WORK REQUEST:
From the data below, extract each line in which the string "series" appears.

DATA SECTION:
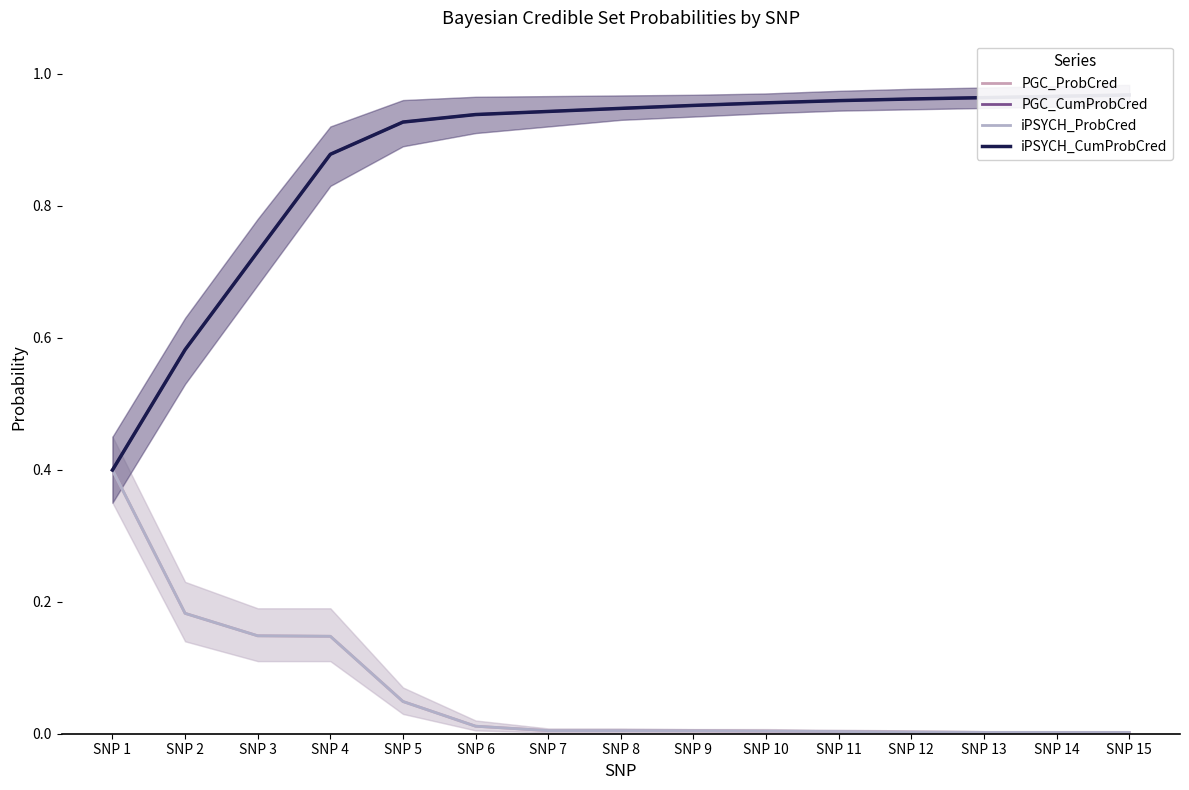

Reading right to left, extract all data points from this chart.

PGC_ProbCred: SNP 15=0.0	SNP 14=0.0	SNP 13=0.0	SNP 12=0.0	SNP 11=0.0	SNP 10=0.0	SNP 9=0.0	SNP 8=0.0	SNP 7=0.0	SNP 6=0.0	SNP 5=0.0	SNP 4=0.1	SNP 3=0.1	SNP 2=0.2	SNP 1=0.4
PGC_CumProbCred: SNP 15=1.0	SNP 14=1.0	SNP 13=1.0	SNP 12=1.0	SNP 11=1.0	SNP 10=1.0	SNP 9=1.0	SNP 8=0.9	SNP 7=0.9	SNP 6=0.9	SNP 5=0.9	SNP 4=0.9	SNP 3=0.7	SNP 2=0.6	SNP 1=0.4
iPSYCH_ProbCred: SNP 15=0.0	SNP 14=0.0	SNP 13=0.0	SNP 12=0.0	SNP 11=0.0	SNP 10=0.0	SNP 9=0.0	SNP 8=0.0	SNP 7=0.0	SNP 6=0.0	SNP 5=0.0	SNP 4=0.1	SNP 3=0.1	SNP 2=0.2	SNP 1=0.4
iPSYCH_CumProbCred: SNP 15=1.0	SNP 14=1.0	SNP 13=1.0	SNP 12=1.0	SNP 11=1.0	SNP 10=1.0	SNP 9=1.0	SNP 8=0.9	SNP 7=0.9	SNP 6=0.9	SNP 5=0.9	SNP 4=0.9	SNP 3=0.7	SNP 2=0.6	SNP 1=0.4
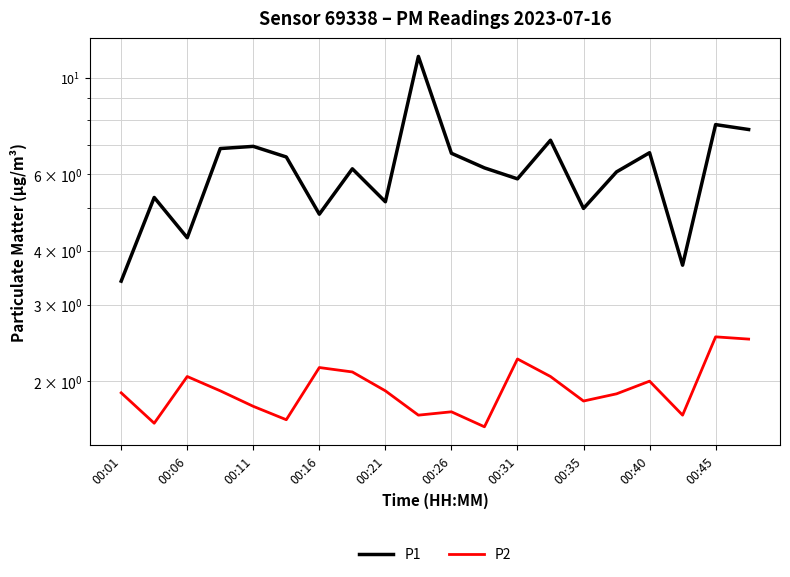

Which series has the widest spread of values?

P1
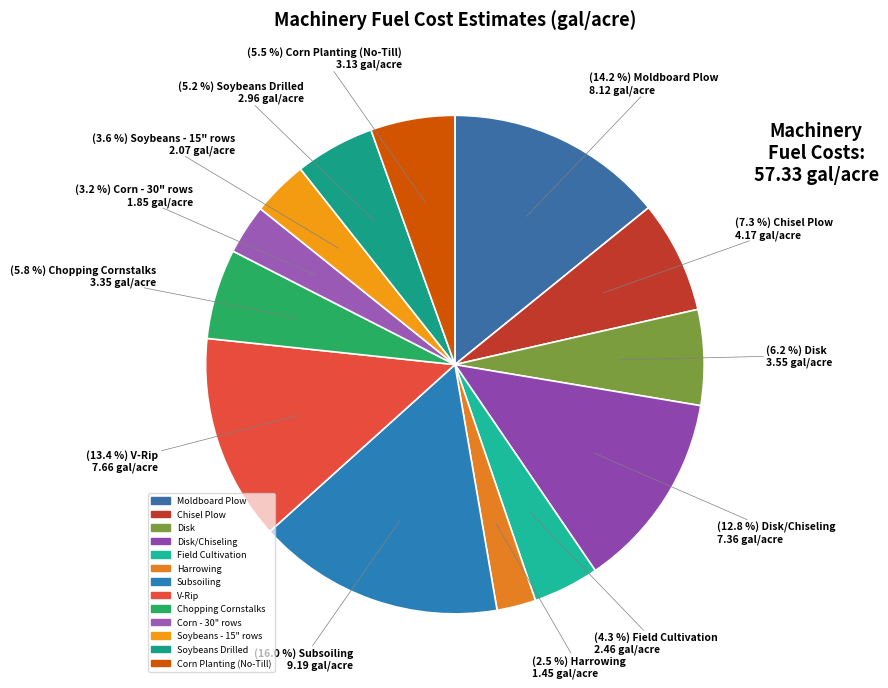

True or false: Subsoiling accounts for 3% of the total.

False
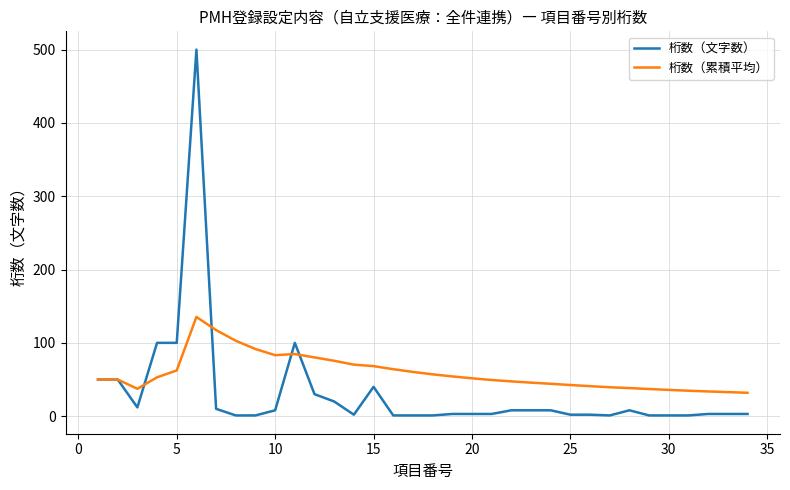

List the series in order of their overall mean, lowest first.

桁数（文字数）, 桁数（累積平均）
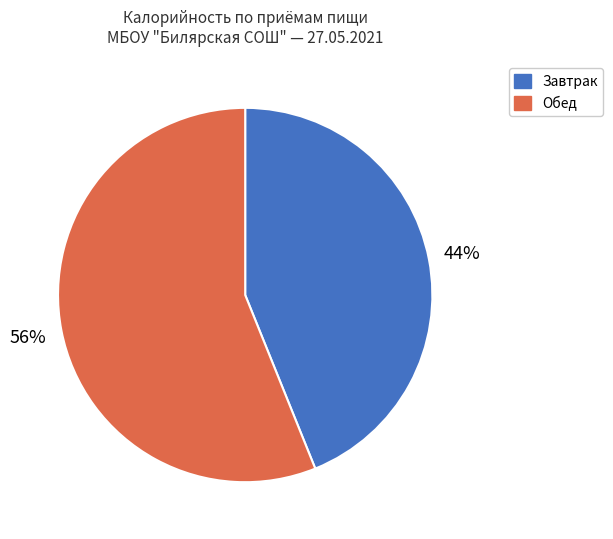

To the nearest percent, what portion does Обед represent?

56%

RESPONSE:
Which series has the widest spread of values?
List the series in order of their overall mean, lowest first.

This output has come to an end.